Problem details →
Copy exactly the lines from the first line of the records below through the line containing "133 37 4832", including both, and nothing else.

[Stored data]
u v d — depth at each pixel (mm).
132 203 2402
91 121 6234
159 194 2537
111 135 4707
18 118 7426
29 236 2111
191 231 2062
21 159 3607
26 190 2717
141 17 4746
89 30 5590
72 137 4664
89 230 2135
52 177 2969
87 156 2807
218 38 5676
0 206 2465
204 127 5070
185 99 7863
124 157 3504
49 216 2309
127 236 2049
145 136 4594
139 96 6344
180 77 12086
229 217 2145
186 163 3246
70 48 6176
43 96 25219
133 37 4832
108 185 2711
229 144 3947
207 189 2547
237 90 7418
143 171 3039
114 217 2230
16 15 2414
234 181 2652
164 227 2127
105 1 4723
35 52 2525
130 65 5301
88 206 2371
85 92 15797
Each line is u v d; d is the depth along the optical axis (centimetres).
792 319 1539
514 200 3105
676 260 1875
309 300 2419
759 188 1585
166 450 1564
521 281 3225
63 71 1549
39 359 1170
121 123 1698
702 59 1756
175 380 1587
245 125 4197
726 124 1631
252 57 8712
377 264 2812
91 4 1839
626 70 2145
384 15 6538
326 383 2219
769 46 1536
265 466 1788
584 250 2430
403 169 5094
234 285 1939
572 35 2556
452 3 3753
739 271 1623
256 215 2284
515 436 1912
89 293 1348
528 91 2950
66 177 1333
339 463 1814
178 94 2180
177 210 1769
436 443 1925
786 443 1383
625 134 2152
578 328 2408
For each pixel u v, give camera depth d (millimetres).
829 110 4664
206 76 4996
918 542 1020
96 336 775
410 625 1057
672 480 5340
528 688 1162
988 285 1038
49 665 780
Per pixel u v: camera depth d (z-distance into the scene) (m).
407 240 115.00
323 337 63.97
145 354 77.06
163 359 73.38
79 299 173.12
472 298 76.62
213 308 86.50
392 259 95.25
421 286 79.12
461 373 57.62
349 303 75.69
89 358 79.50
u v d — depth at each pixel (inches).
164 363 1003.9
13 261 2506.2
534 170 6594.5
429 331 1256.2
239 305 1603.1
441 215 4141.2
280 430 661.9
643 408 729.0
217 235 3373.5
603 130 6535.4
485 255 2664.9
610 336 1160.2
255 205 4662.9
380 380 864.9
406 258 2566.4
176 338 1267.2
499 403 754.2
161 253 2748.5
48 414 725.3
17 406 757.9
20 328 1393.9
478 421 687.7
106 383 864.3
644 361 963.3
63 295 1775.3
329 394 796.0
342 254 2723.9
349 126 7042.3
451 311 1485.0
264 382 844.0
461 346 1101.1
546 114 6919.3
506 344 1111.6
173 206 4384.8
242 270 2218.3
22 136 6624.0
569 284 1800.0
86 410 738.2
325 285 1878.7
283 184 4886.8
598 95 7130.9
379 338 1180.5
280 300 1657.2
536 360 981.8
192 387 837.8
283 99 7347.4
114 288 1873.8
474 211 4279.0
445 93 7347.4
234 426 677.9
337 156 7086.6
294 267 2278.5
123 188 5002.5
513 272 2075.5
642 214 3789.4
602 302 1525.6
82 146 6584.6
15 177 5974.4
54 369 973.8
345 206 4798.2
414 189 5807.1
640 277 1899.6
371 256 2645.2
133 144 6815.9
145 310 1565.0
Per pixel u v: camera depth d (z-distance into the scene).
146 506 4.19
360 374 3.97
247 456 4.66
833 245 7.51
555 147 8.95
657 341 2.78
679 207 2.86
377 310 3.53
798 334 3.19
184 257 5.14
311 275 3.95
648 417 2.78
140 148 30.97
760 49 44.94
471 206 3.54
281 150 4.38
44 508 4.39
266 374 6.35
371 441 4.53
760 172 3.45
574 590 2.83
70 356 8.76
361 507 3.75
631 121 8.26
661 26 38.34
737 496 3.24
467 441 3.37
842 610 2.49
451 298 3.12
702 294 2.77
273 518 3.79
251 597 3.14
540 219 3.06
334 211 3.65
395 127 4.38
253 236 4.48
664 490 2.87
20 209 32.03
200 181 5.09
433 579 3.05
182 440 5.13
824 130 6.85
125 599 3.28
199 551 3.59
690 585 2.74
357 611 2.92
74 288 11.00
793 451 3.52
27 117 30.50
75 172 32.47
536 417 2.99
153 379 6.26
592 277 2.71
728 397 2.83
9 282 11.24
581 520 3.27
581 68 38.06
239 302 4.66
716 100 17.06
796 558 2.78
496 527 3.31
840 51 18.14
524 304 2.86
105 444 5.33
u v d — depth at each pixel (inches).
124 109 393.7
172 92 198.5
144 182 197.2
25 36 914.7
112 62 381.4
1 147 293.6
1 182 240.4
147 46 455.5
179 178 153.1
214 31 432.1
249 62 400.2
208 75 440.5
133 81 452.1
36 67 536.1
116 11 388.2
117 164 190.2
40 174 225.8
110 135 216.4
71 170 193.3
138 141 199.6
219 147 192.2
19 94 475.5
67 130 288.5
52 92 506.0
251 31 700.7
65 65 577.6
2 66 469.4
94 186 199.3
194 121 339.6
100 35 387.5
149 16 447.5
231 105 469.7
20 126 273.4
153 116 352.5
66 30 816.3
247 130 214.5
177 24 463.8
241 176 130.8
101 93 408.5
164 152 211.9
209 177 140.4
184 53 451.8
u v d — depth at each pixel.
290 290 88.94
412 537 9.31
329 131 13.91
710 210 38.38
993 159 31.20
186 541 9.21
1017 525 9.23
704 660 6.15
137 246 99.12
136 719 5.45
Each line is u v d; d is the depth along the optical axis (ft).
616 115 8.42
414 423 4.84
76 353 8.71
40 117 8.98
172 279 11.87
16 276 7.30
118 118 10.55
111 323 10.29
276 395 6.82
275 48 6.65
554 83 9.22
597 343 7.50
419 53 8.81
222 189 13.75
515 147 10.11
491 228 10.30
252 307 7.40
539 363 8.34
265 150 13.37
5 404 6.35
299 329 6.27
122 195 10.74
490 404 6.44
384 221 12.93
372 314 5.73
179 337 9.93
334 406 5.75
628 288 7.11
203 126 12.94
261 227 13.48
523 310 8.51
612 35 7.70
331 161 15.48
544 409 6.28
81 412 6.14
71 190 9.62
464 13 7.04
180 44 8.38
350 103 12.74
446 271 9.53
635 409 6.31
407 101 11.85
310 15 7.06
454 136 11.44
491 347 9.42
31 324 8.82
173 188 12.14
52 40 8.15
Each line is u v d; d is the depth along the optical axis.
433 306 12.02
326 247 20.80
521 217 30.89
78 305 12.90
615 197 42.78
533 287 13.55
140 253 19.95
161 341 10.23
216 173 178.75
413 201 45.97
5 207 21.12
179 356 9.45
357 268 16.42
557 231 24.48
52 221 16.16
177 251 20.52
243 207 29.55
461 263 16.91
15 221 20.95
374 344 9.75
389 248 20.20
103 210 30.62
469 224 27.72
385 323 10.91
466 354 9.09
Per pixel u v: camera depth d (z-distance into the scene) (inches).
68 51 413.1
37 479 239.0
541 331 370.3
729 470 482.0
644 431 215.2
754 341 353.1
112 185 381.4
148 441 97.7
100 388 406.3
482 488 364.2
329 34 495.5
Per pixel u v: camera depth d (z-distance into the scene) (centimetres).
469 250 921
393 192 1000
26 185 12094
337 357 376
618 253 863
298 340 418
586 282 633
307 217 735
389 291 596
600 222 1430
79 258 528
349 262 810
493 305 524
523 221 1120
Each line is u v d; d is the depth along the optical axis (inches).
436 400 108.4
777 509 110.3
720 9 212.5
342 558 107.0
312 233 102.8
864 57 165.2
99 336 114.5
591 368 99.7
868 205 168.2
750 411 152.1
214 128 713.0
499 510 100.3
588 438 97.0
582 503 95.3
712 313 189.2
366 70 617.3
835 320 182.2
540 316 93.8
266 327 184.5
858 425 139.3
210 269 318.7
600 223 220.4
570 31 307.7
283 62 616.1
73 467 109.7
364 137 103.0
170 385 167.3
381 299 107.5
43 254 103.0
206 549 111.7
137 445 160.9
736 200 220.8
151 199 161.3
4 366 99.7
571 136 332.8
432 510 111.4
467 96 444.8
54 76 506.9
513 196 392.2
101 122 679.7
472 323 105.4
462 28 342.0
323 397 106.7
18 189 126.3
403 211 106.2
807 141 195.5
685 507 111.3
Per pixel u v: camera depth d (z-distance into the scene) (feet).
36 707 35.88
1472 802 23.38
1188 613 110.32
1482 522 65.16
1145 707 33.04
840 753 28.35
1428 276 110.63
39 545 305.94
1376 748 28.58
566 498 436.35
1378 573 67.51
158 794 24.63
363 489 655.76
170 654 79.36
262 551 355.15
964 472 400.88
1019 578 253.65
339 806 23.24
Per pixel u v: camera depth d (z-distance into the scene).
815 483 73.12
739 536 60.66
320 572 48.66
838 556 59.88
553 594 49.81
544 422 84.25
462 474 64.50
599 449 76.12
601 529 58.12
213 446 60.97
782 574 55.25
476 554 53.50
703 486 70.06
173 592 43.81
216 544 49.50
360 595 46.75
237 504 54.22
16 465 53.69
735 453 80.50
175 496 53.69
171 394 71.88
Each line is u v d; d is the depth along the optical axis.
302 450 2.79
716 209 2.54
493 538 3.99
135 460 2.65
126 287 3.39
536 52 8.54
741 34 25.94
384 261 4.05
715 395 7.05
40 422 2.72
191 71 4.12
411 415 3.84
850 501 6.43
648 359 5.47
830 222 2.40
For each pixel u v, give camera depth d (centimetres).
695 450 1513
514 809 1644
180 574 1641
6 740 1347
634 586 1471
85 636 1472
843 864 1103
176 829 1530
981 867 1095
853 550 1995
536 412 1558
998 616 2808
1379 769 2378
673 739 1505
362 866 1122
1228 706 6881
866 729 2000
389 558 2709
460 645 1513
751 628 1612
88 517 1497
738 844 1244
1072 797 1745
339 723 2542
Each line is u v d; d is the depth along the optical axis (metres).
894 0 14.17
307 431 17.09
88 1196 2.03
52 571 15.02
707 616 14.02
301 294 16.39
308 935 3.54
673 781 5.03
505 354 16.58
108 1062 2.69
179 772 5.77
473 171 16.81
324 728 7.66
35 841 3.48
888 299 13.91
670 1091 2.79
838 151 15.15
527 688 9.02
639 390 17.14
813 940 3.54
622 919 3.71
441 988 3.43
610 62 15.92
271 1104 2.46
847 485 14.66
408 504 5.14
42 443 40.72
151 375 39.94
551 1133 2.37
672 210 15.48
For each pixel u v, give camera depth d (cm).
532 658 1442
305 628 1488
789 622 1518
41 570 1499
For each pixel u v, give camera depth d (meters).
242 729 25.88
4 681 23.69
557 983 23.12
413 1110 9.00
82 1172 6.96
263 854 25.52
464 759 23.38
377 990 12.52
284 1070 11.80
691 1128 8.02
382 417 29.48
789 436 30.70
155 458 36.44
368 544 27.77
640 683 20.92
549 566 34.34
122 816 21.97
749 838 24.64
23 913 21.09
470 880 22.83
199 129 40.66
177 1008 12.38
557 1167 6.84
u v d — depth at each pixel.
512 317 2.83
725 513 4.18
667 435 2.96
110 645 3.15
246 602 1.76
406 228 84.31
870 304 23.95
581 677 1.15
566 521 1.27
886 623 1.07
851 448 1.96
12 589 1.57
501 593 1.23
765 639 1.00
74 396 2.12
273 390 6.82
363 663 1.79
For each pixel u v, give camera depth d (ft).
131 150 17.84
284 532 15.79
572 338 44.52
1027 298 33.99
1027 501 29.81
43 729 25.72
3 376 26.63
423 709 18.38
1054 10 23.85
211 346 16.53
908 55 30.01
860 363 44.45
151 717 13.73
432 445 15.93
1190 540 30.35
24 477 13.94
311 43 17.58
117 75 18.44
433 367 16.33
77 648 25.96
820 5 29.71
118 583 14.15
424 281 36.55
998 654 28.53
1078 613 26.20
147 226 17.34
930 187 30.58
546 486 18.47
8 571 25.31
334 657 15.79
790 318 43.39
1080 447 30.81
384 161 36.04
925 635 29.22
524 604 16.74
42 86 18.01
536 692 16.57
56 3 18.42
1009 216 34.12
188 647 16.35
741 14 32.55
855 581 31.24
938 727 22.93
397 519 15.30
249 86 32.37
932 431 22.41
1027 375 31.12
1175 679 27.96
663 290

Answer space →
u v d — depth at each pixel (mm).
132 203 2402
91 121 6234
159 194 2537
111 135 4707
18 118 7426
29 236 2111
191 231 2062
21 159 3607
26 190 2717
141 17 4746
89 30 5590
72 137 4664
89 230 2135
52 177 2969
87 156 2807
218 38 5676
0 206 2465
204 127 5070
185 99 7863
124 157 3504
49 216 2309
127 236 2049
145 136 4594
139 96 6344
180 77 12086
229 217 2145
186 163 3246
70 48 6176
43 96 25219
133 37 4832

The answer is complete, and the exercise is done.